The Inclusion Depth of Pattern Languages: An Open Problem in Algorithmic Learning Theory
This work poses a new open problem for researchers in algorithmic learning theory and formal language theory, specifically regarding the computability and complexity of pattern language inclusion depth.
This paper introduces the problem of computing the inclusion depth of a pattern language, which measures the length of the longest strict inclusion chain from the universal pattern language to a language generated by a given pattern. The core question is whether this inclusion depth, ID_Sigma(p), is computable for any pattern p over any finite alphabet Sigma with at least two symbols, and if so, whether it can be computed in polynomial time.

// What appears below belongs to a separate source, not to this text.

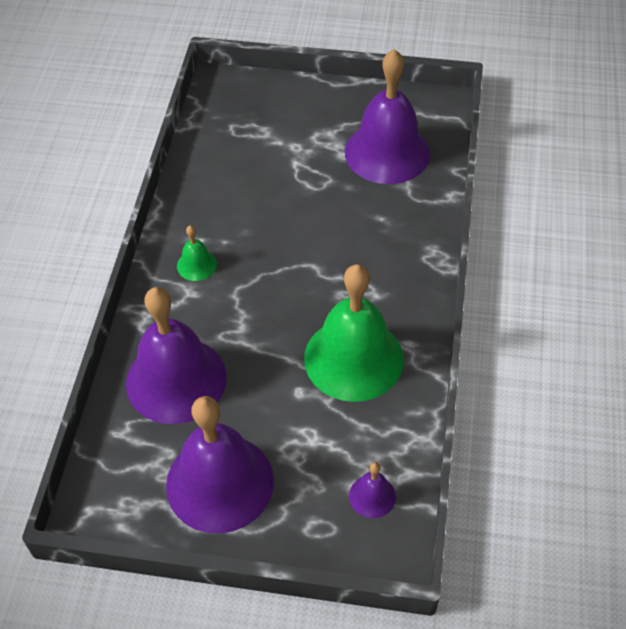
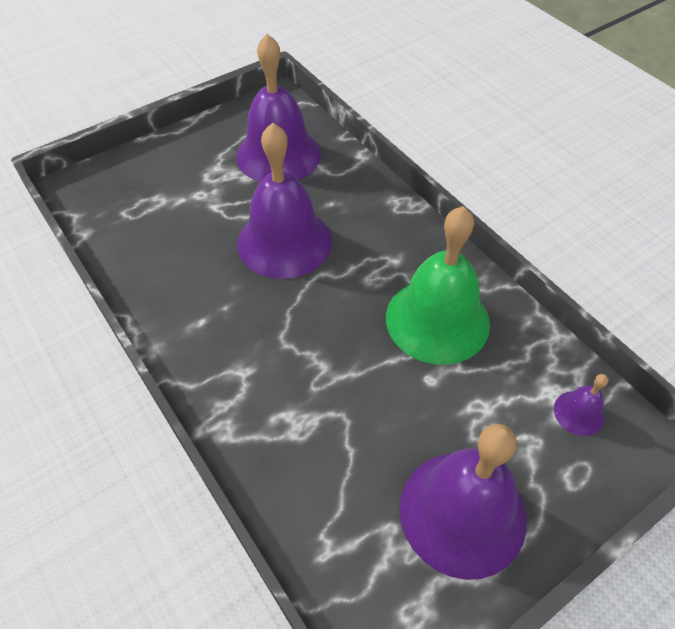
camera: 45 degrees left, 0 degrees up
(176, 380) = (320, 457): purple bell -> purple bell (284, 241)
(196, 265) = (223, 344): green bell -> none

Pattern languages are a classical model in formal language theory and algorithmic learning theory. This note formulates the problem of computing the inclusion depth of a pattern language: the length of the longest strict inclusion chain from the universal pattern language to the language generated by a given pattern. Inclusion depth captures the mind-change complexity of pattern identification from positive data. The central open question is whether the inclusion depth ID_Sigma(p) is computable for every pattern p over every finite alphabet Sigma with at least two symbols, and whether it is computable in polynomial time. A simple conjectured formula, ID_Sigma(p) = 2|p| - #var(p) - 1, would imply a linear-time algorithm. The problem connects pattern language inclusion, combinatorics on words, language identification in the limit, and mind-change-bounded learning.